Exercise
The lines below must be transcribed exactly as given, with the images removed.

[Stored data entries]
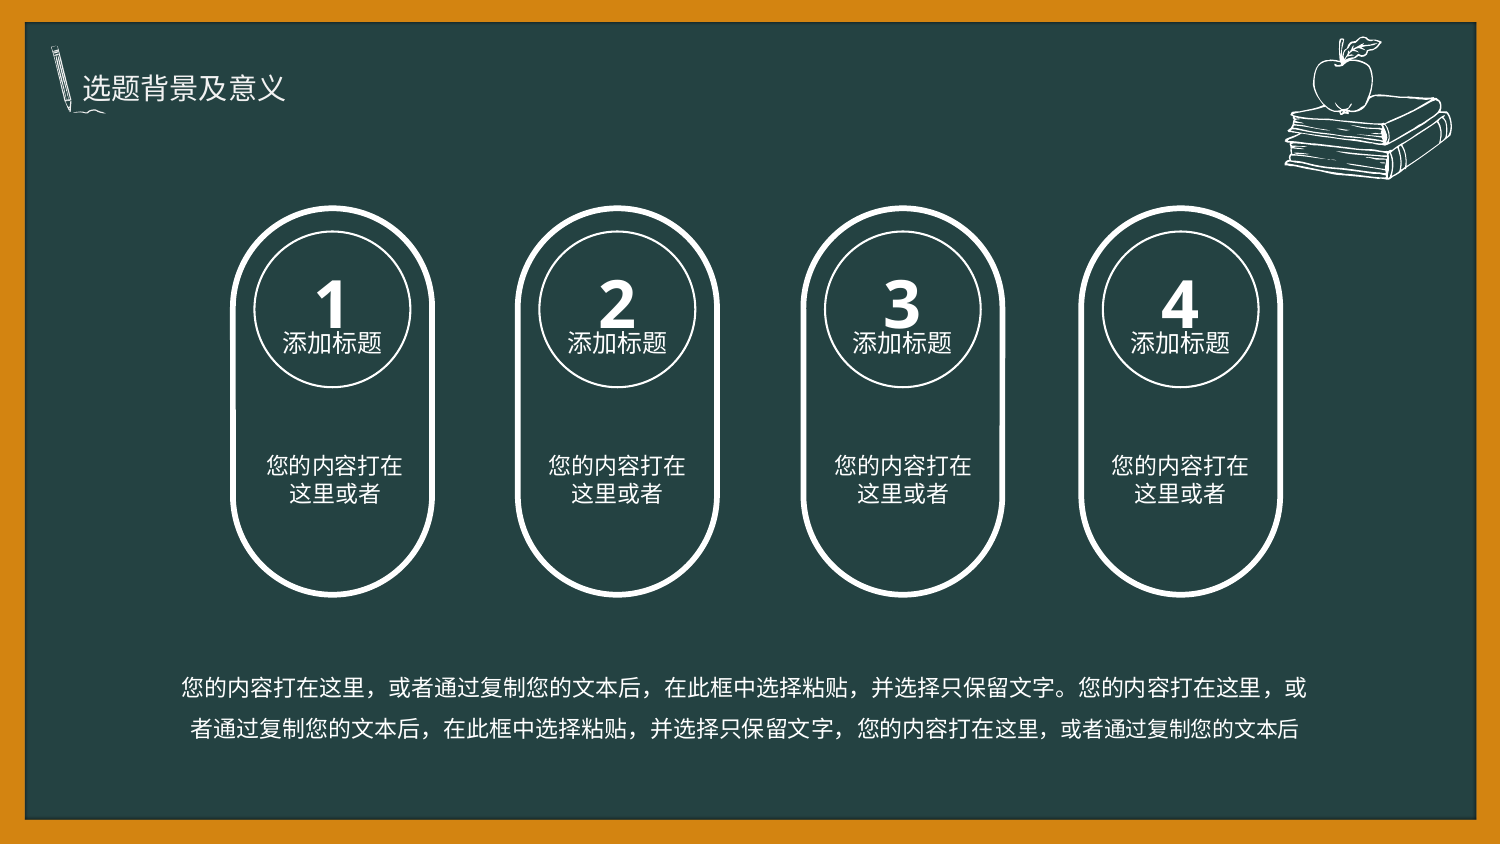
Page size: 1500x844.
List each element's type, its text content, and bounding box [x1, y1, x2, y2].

picture [0, 0, 1500, 844]
text_box 选题背景及意义 [106, 62, 357, 113]
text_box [517, 208, 717, 595]
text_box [1081, 208, 1281, 595]
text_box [232, 208, 432, 595]
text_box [803, 208, 1003, 595]
text_box 您的内容打在这里，或者通过复制您的文本后，在此框中选择粘贴，并选择只保留文字。您的内容打在这里，或者通过复制您的文本后，在此框中选择粘贴，并选择只保留文字，您的内容打在这里，或者通过复制您的文本后 [157, 652, 1334, 750]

Exercise response
Page size: 1500x844.
List each element's type, its text content, and bounding box [x1, y1, x2, y2].

picture [0, 0, 1500, 844]
text_box 选题背景及意义 [106, 62, 357, 113]
text_box [517, 208, 717, 595]
text_box [1081, 208, 1281, 595]
text_box [232, 208, 432, 595]
text_box [803, 208, 1003, 595]
text_box 您的内容打在这里，或者通过复制您的文本后，在此框中选择粘贴，并选择只保留文字。您的内容打在这里，或者通过复制您的文本后，在此框中选择粘贴，并选择只保留文字，您的内容打在这里，或者通过复制您的文本后 [157, 652, 1334, 750]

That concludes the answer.